2017年5月刊『「飽食した悪魔」の戦後』加藤哲郎著


『週刊読書人』2017年8月4日 評者:小俣和一郎(精神科医・精神医学史家)

異色の731部隊戦後史
元隊員・二木秀雄の類稀な軌跡を中心に                                              

 

 1932年に「満州国」が作られて以降、1945年の敗戦に至るまで、中国東北部(旧満州)に関東軍防疫給水部(のち第731部隊と改称)があって、少なくとも三千人以上の中国人らを人体実験で殺害していたということは、今日ではもはや史実と言ってよい。しかし、この歴史研究が日本ではじまったのは実に遅く、1981年に刊行されベストセラーになった作家・森村誠一の『悪魔の飽食』がきっかけとなっている。本書のタイトルにある「飽食した悪魔」という語句も、そこから採られている。
 731部隊の戦後史研究も今日では拙著(『検証 人体実験』第三文明2002)を含め多数にのぼり、いまや珍しいとすら言えない。しかしながら、本書は、かつての部隊員で実際に人体実験を行っていた医師の二木秀雄という特定の個人およびそれを取り巻く関係者の戦後の足跡を追った、いわば異色の731部隊戦後史となっている。二木は金沢医科大学(現・金沢大学医学部)を卒業して細菌学教室へ入り、主任教授の推薦により731部隊へ陸軍技師として派遣されたが、そこで悪名高い結核ならびに梅毒の感染実験を指揮実行していた(二木班)。
 もちろん、特定の個人だけの戦後史であるのなら、それはごく特殊な一個人史ということになり、とても普遍化することなどできない。

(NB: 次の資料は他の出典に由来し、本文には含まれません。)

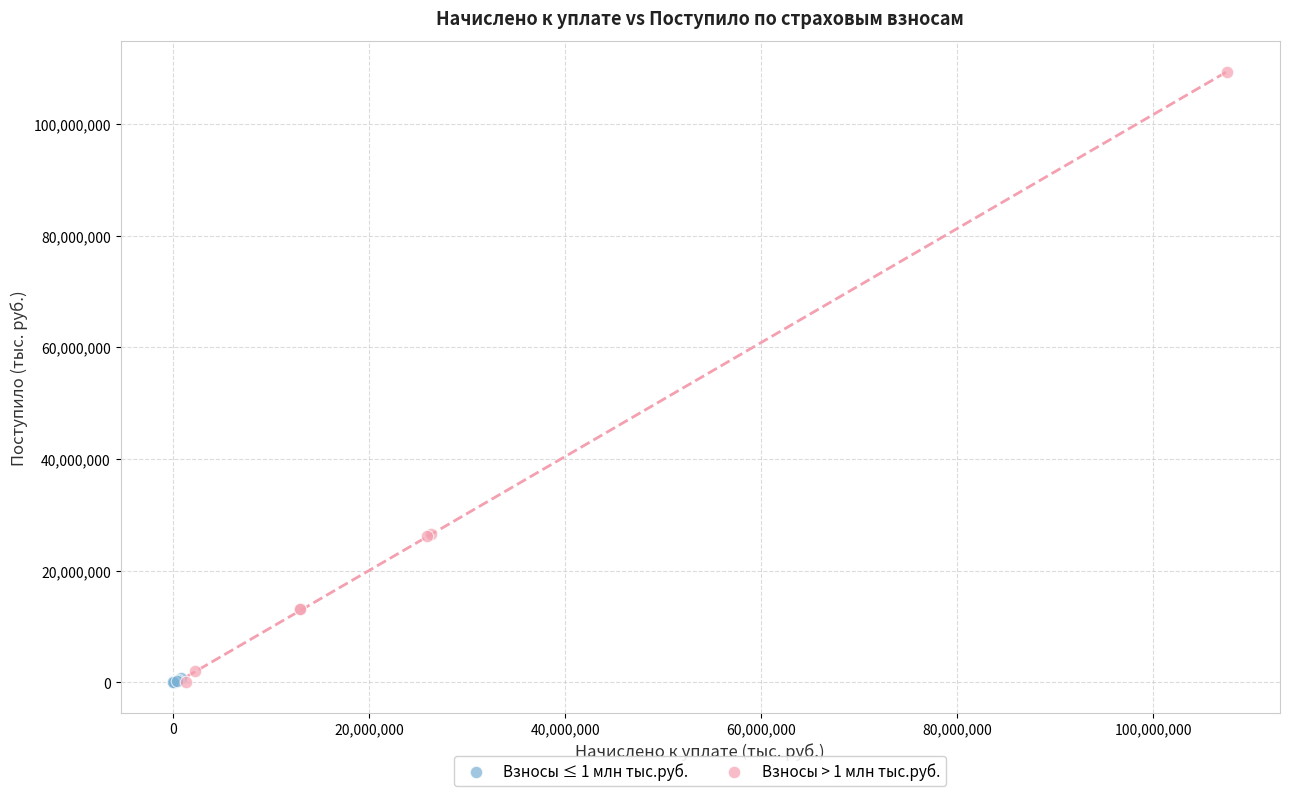

Which series reaches the maximum Y coordinate?

Взносы > 1 млн тыс.руб.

しかしながら本書は、二木が戦後の日本で元731部隊員の同窓会(隊友会)ともいえる「精魂会」を組織し、かつて人体実験に携わった部隊員同士の相互連絡の要の役割を果たしていたことから、二木に限らない元隊員の戦後の消息を交え、さらにアメリカ占領軍との731部隊員免責交渉過程、つとに731部隊員の関わりが指摘されてきた東京・椎名町の帝銀事件(1948年)などにも触れて、広く関係者の動向を記述している。

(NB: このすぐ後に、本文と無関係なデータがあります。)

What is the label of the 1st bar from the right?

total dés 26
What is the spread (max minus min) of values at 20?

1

 また本書が多くのページを割いて述べているのは、副題にもある『政界ジープ』という二木が創刊した通俗的時局雑誌の内容と、この雑誌を介しての二木による企業恐喝事件についてである。二木は戦後、故郷の金沢へ戻り、その後上京して銀座で雑誌出版社をつくる。そこから刊行されるのが『政界ジープ』で、当時の共産党系雑誌『真相』と対照的な位置にあった。前者が右派的内容をもって731部隊の存在そのものを隠蔽しようとしたのに対して、後者は逆に二木らの人体実験を暴露した(1950年4月号)。しかし、二木の雑誌を軸に企業恐喝事件が起こり、二木は有罪判決を受けて懲役三年の実刑に処せられる(「政界ジープ事件」)。彼はその後、何とイスラム教徒となり、「日本イスラム教団」を創設し自ら総裁となる。結局、彼はイスラム教徒のまま1992年に84歳で死亡する。
 もちろん、二木の戦後の活動は出版社経営や恐喝事件の被告にとどまらず、やはり元731部隊の要だった内藤良一と組んだ日本ブラッドバンクという血液製剤製造会社(のちに薬害エイズ事件を引き起こす製薬企業ミドリ十字の前身)の設立、自ら院長となっての診療所開設など、本来の専門である医薬業界での活動もあった。

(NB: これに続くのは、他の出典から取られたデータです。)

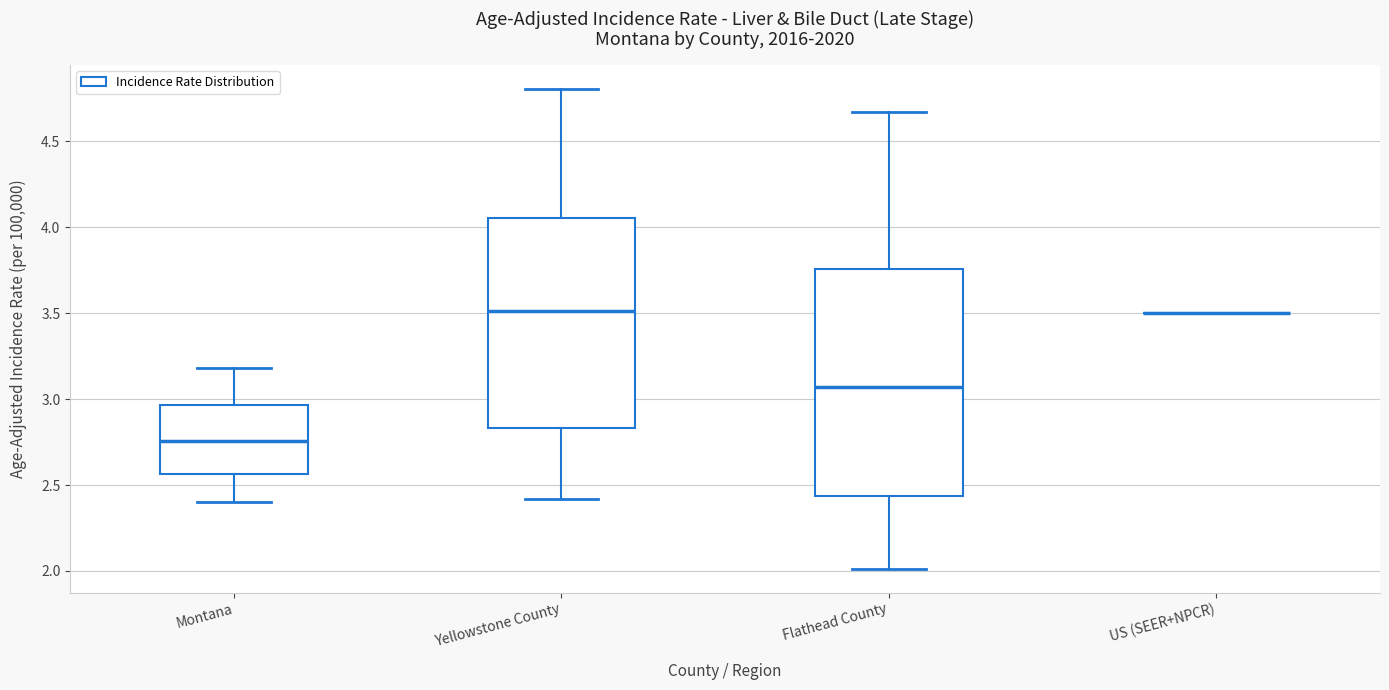

Comparing the boxes themselves (not the whiskers), which one is the tallest?

Flathead County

 それにしても本書を読んで改めて驚くのは史上稀にみる規模で人体実験を実行した731部隊が、戦後も一度として正式の解散命令を受けておらず、戦後一定の期間、元隊員には「俸給」すら配られていたという事実である。この金が一体どこから出ていたのかという問題は非常に興味深いのだが、それは本書によっても究明されていない。本書では731部隊の隠匿資金だった可能性などが言及され、その一部は二木の出版社設立資金にも転用されたのではないかとの推測が書かれているのみである。今後の歴史研究がまたれる。
 いずれにしても、本書が正面から取り上げた二木という元731部隊員の医師は、他の元隊員医師らが、戦後は開業医や勤務医、それに医学部大学教員などへ転身していったのに比べ、出版業から政界企業ゴロへ、最後はイスラム教徒へと転身するという、類稀な異色の軌跡を歩んだ人物ともいえるだろう。本書が異色の731部隊戦後史となっているのも、このような人物を中心にして構成して描いたことによるのかもしれない。